*** Opening INFORMATION SUPPLIED ***

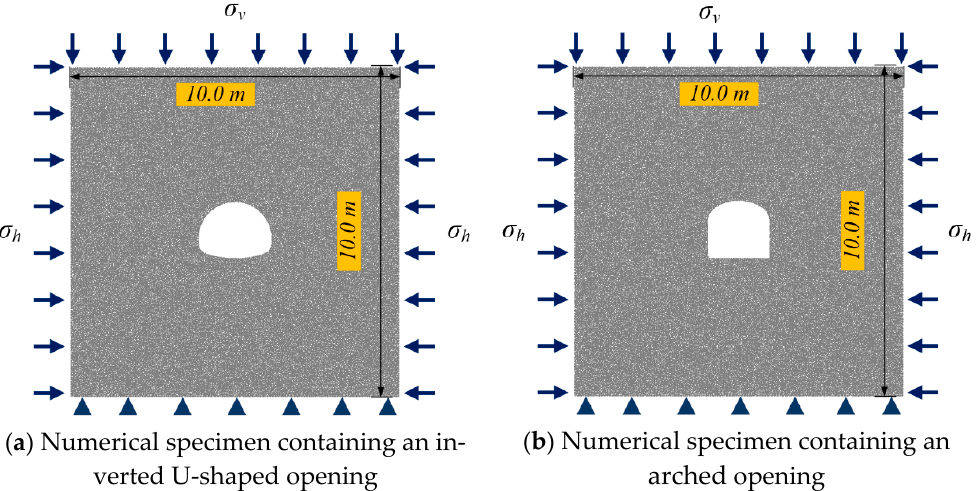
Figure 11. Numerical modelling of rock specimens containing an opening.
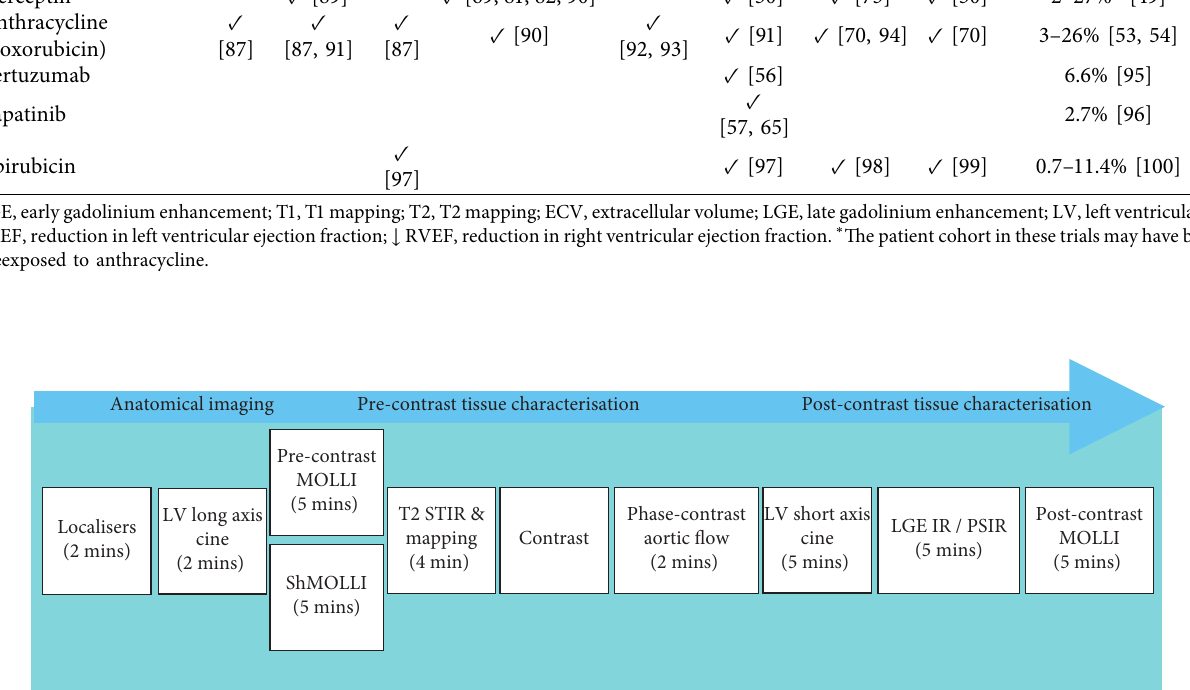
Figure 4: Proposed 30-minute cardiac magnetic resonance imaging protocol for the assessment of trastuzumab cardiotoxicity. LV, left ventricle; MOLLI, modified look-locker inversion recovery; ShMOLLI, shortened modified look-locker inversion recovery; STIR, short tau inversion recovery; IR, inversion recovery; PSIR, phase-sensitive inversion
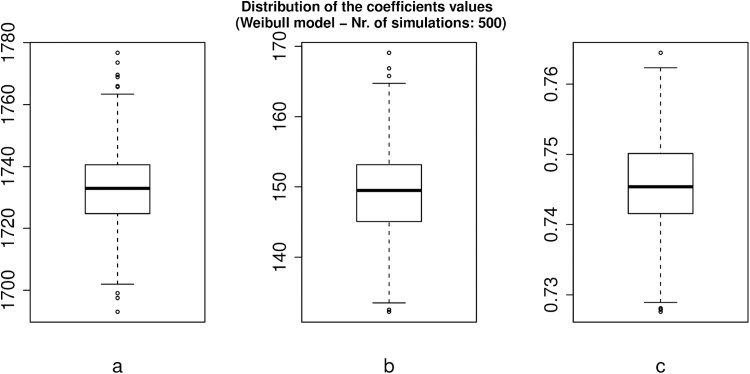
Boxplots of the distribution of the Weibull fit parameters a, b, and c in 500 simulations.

*** Closing INFORMATION SUPPLIED ***

**YOUR ASSIGNMENT:**
Exclude every picture, then reproduce the remaining data character for character.

**ANSWER SPACE:**
Figure 11. Numerical modelling of rock specimens containing an opening.
Figure 4: Proposed 30-minute cardiac magnetic resonance imaging protocol for the assessment of trastuzumab cardiotoxicity. LV, left ventricle; MOLLI, modified look-locker inversion recovery; ShMOLLI, shortened modified look-locker inversion recovery; STIR, short tau inversion recovery; IR, inversion recovery; PSIR, phase-sensitive inversion
Boxplots of the distribution of the Weibull fit parameters a, b, and c in 500 simulations.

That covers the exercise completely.